PUTRAJAYA: The Federal Government will be writing off outstanding water debts of states, amounting to RM3.8bil incurred between 2001 and 2018, says Prime Minister Tun Dr Mahathir Mohamad.

“This is to encourage states to speed up restructuring of their water services.

“We want to ease the financial burden faced by states and to ensure people enjoy long-term benefits from efficient water services,” he said after chairing the National Finance Council meeting at the Finance Ministry yesterday.

The meeting was attended by Deputy Prime Minister Datuk Seri Dr Wan Azizah Wan Ismail, Finance Minister Lim Guan Eng as well as chief ministers and mentris besar.

The Prime Minister also announced that future rural water supply projects would no longer be financed via soft loans from the Federal Government.

Instead, such projects would be financed by grants from the Rural Development Ministry.

The meeting also discussed the distribution of tourism tax and decided that revenue would be shared 50-50 between the Federal Government and states.

Dr Mahathir said with half of the revenue given to the states, the money could be used to help improve tourism infrastructure and for them to carry out promotional activities.

The government charges a flat rate of RM10 per room per night on foreign tourists. The tax was introduced in September 2017.

Warm welcome: Dr Mahathir arriving at the National Finance Council meeting in Putrajaya. — AP

On the issue of toll, Dr Mahathir again acknowledged that the move would be a burden to the government, despite Pakatan Harapan’s pledge to have it abolished.

He said to free the North-South Expressway of toll, as an example, would cost the government RM30bil.

“The money can be better spent to pay debts. This in return will ease the government’s financial burden,” he said.
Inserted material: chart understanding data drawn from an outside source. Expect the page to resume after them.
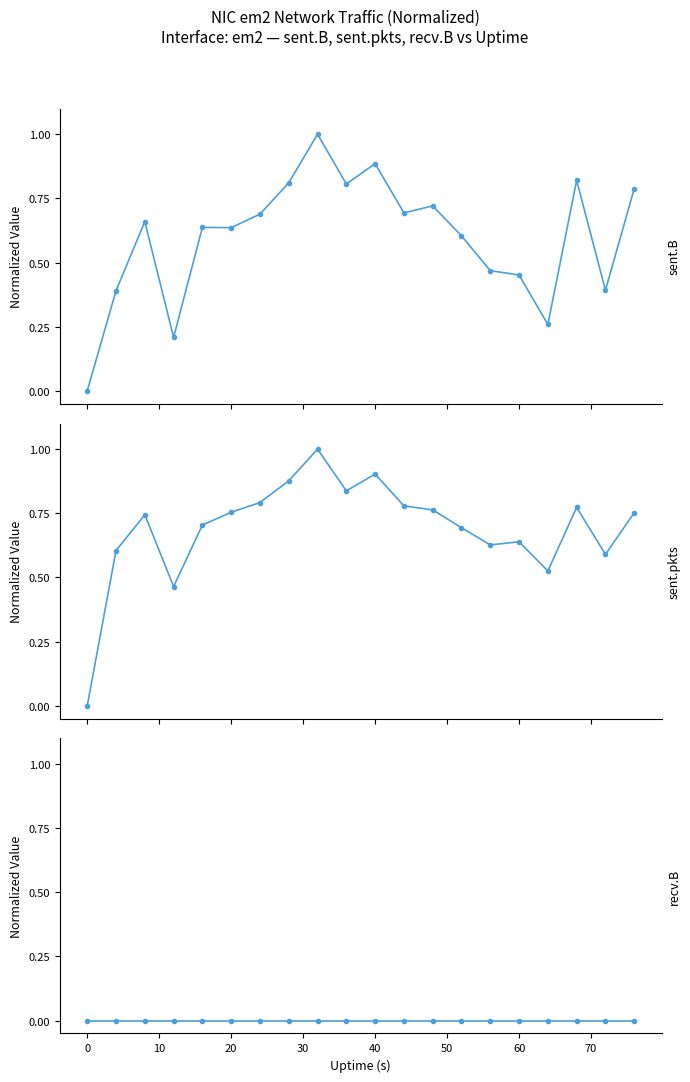

How many lines are shown in the chart?

3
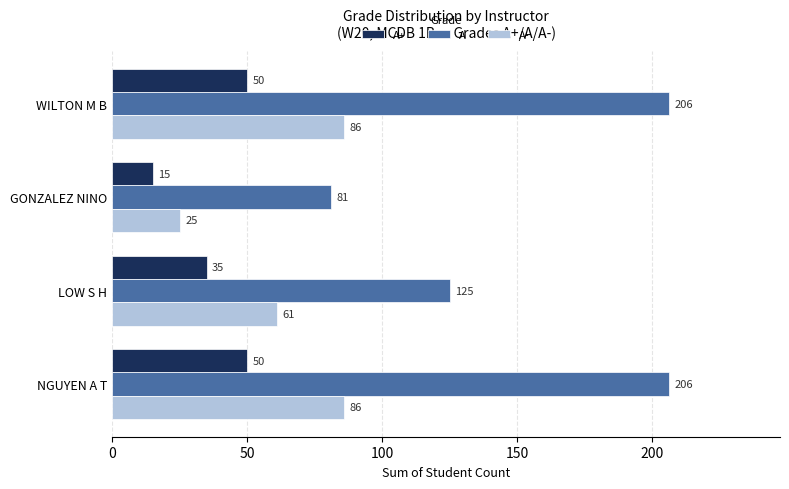

Is the value of A+ at GONZALEZ NINO greater than the value of A at LOW S H?

No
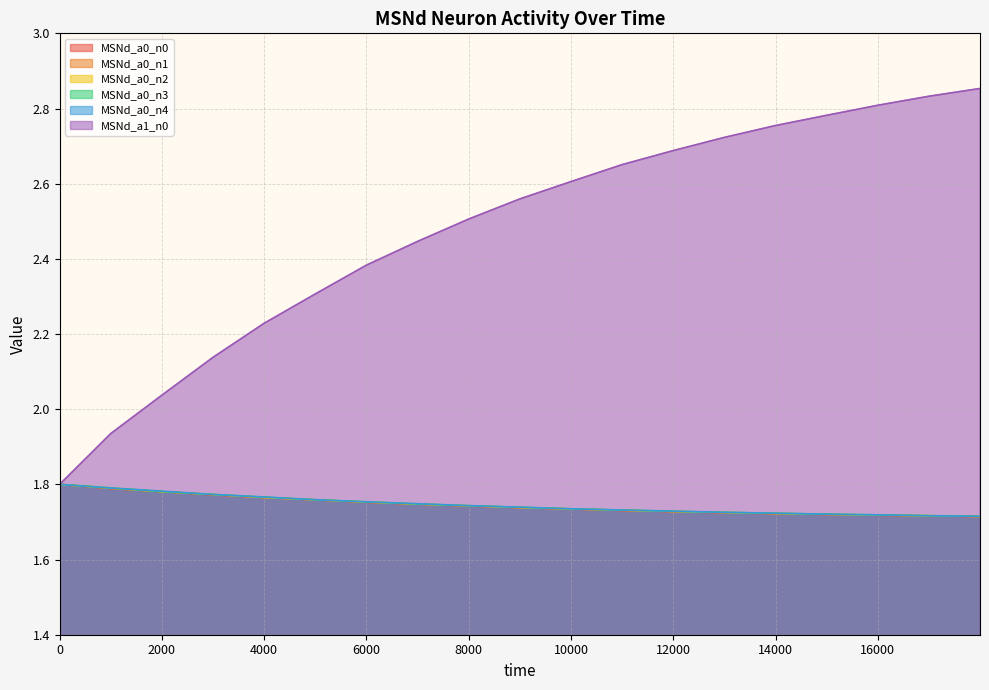

At which category does the chart reach its peak across all series?

17999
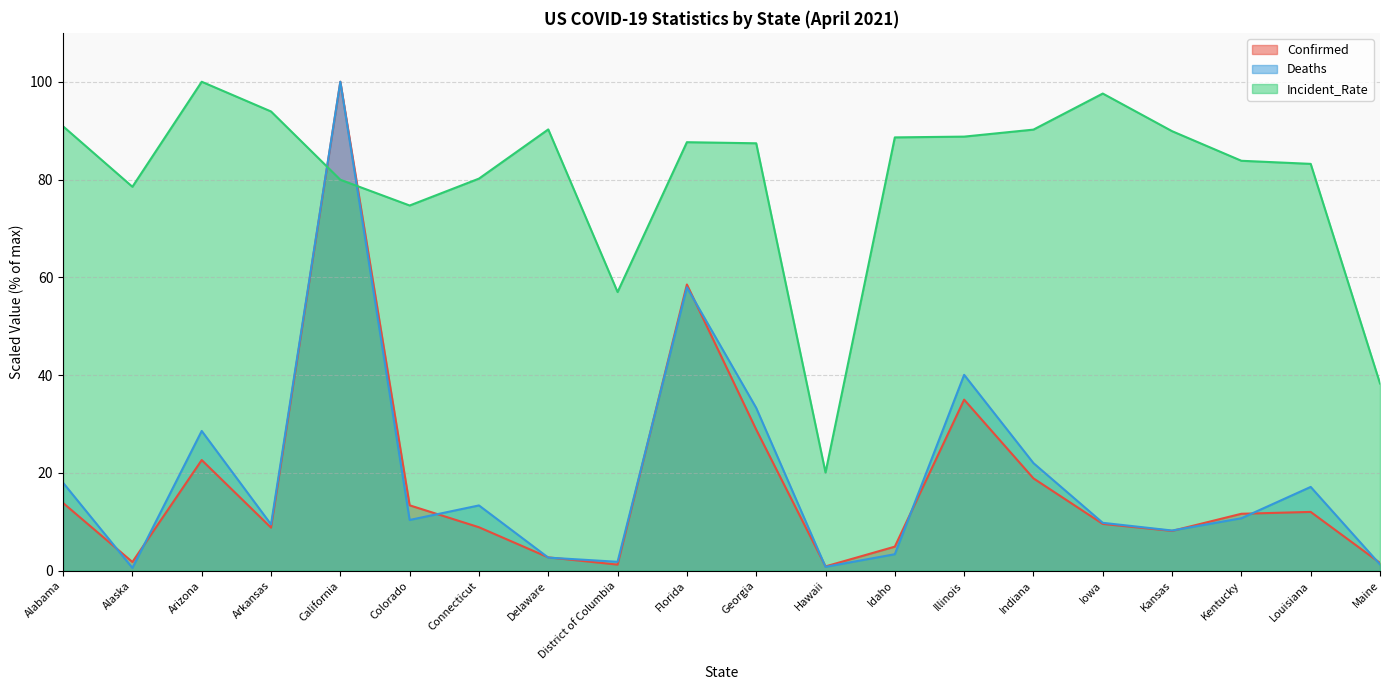

Which label corresponds to the largest value in the chart?

California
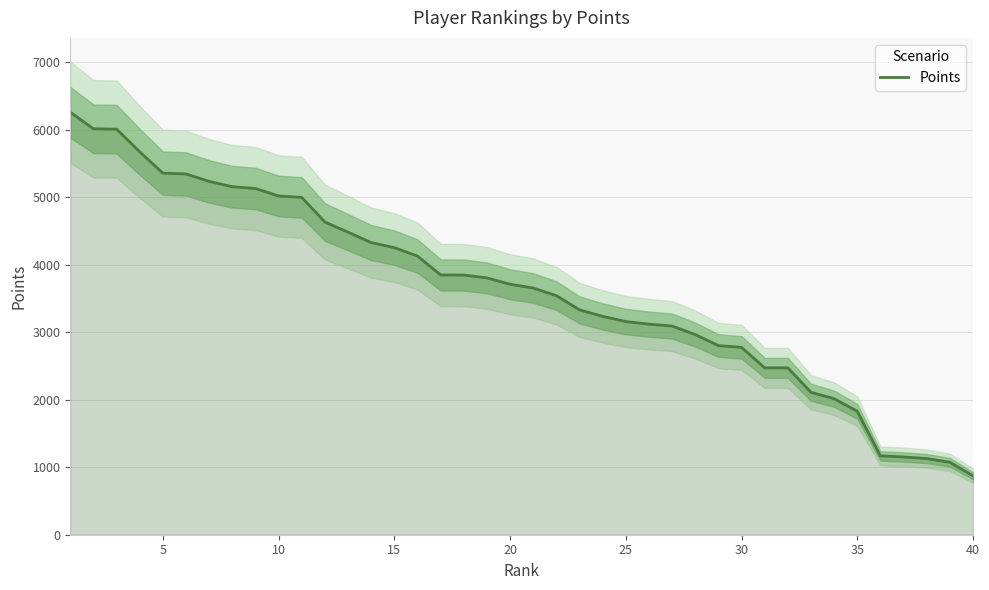

What is the difference between the second highest and second lowest values?

4938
Dr Mahathir was asked about the views of Tun Daim Zainuddin who said the Pakatan government, in its second year, should focus on issues affecting the people.

The Council of Eminent Persons chairman said they included affordable housing, cost of essential goods and reduction of toll rates.

“The government is getting feedback from the private sector on how toll rates can be reduced. But we have not decided on anything yet,” said Dr Mahathir.

On whether Felda settlers would be given Hari Raya bonus, the Prime Minister did not know because the matter was not discussed at the meeting.

“You have to ask Azmin,” he said, referring to the Economic Affairs Minister.

On May 22, Datuk Seri Azmin Ali said that the government had no intention to give “duit raya” to 112,635 Felda settlers due to financial constrains.

He said the government’s priority would be on providing Cost of Living and Advance on Produce incentives for the settlers before Aidilfitri.